There is also the question of whether to reverse or randomise. If you simply reverse a sequence,
and then do the search without enzyme specificity, you may get a misleading picture of the false
positive rate because, sometimes, you will get a mass shift at each end of a reversed peptide that
just happens to transform a genuine y series match into a false b series match or vice versa.
Similarly, a reversed database is not suitable for verifying a peptide mass fingerprint score,
because half of the tryptic peptide mass values will be unchanged. (Those that have the same
residue at the C-terminus and flanking the N-terminus). The main objection to using a randomised database is that the number of distinct peptide sequences
in the decoy is likely to be larger than in the target because real protein sequences
have a degree of redundancy, which is lost on randomisation.
The performance of a scoring scheme is sometimes illustrated as a Receiver-Operating
Characteristic or "ROC Curve". This plots true positive rate and false positive
rate as a function of a discriminator, such as a score threshold.
A good scoring scheme will try to follow the axes, as illustrated by the red curve, pushing
its way up into the top left corner. A useless scoring algorithm, that cannot distinguish
correct and incorrect matches, would follow the yellow dashed diagonal line.
The origin of the ROC
curve has unit specificity, i.e. zero false positives, but also zero true positives.
Not a useful place to be. The top right of the ROC curve has unit sensitivity, i.e. 100%
true positives, but also 100% false positives, which is equally useless. By setting a
significance threshold in Mascot, you effectively choose where you want to be on the curve.
A ROC curve is designed to illustrate a so-called binary classifier. In our case, an
MS/MS spectrum either represents a peptide in the database or it does not. The search engine
is the classifier, which either succeeds or fails to report the correct match.
To plot an authentic ROC curve, we need estimates of the numbers of true negatives (TN) and
false negatives (FN), because true positive rate = TP / (TP + FN) and false positive rate =
FP / (FP + TN). However, for real-life datasets, where we are dealing with unknown samples,
we do not know TN and FN. So, what is presented as a ROC curve is usually just a plot of the
fraction of spectra matched in the target database versus the fraction matched in the decoy,
or something similar.
In most searches, a proportion of the spectra are
unmatchable for all sorts of reasons. Some spectra are non-peptidic, or little more than noise; others cannot be matched
because the sequence is not in the database or the peptide is modified in a way that is not part
of the search. If you plot a ROC-style curve for the typical MudPIT data set, where it is quite normal for
90% or more of the spectra to be unmatchable, you will get a very poor looking curve,
because no scoring scheme can discriminate the unmatchable spectra. In other words, as the score threshold is
reduced towards zero, additional matches are equally likely to come from the decoy as from the target, and the
ROC curve tends towards a diagonal line, as shown in the first plot.

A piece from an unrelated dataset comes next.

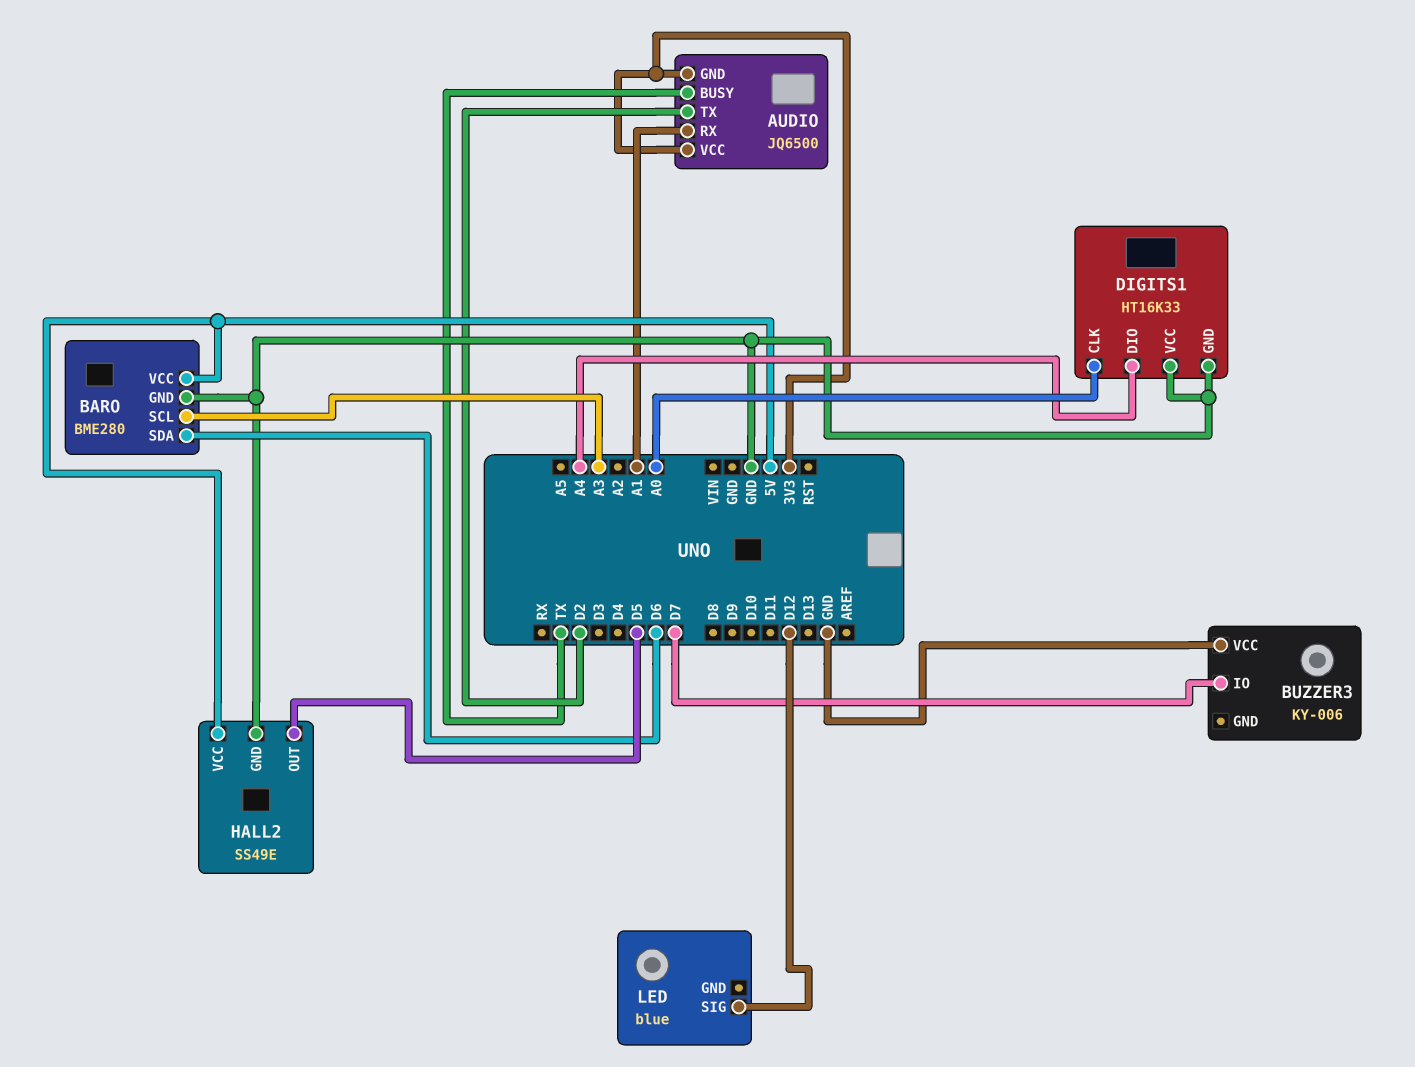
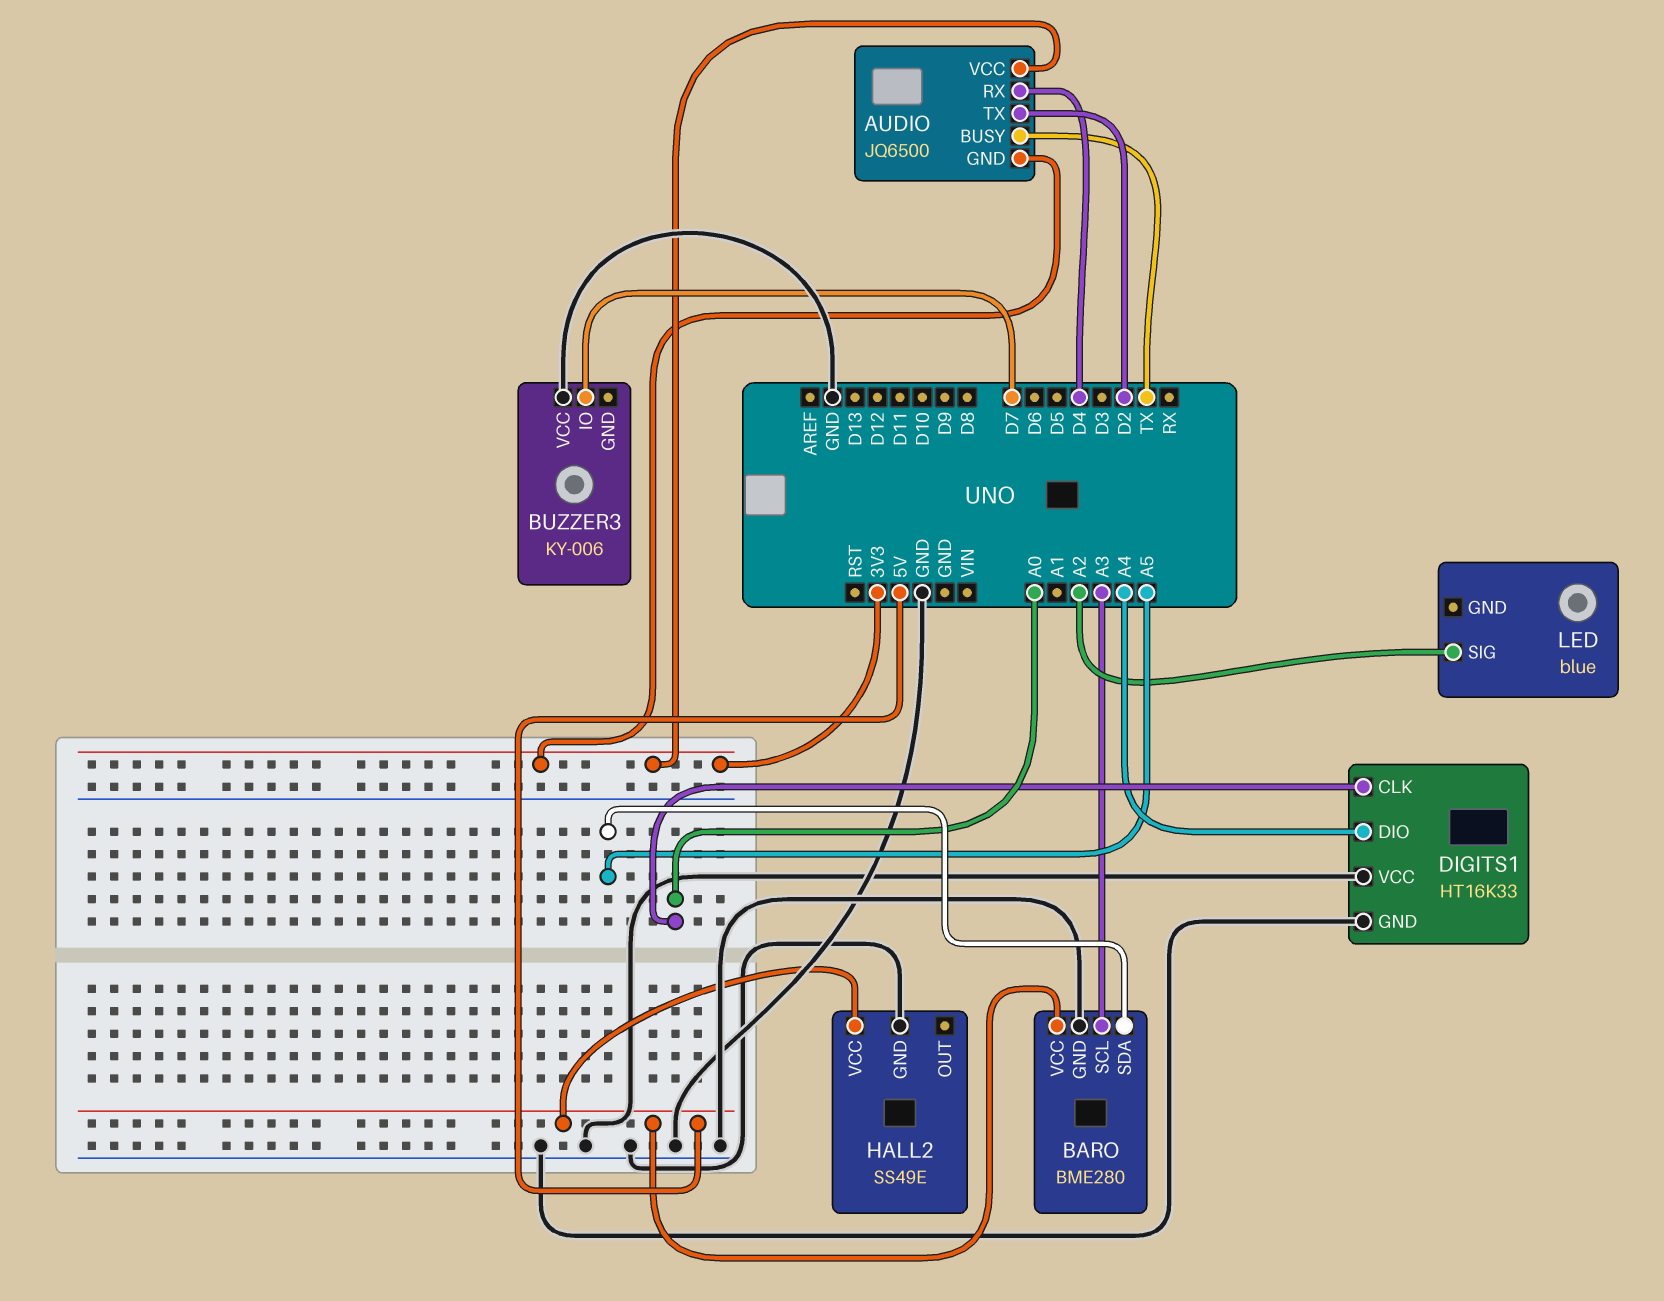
AUDIO pin RX: A1 -> D4
BARO pin SDA: D6 -> A5
HALL2 pin OUT: D5 -> none
LED pin SIG: D12 -> A2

To obtain a nice looking curve, like the second plot, you must somehow exclude the unmatchable spectra.
This is where the problem lies. Deciding which spectra to exclude can be somewhat arbitrary. Clearly, if you reduce
a dataset to a handful of the highest quality spectra, then any scoring scheme will give a beautiful curve.
So, a nice looking curve by itself doesn't prove that a scoring scheme is any good;
it may just be the result of cherry-picking the higher quality spectra.
|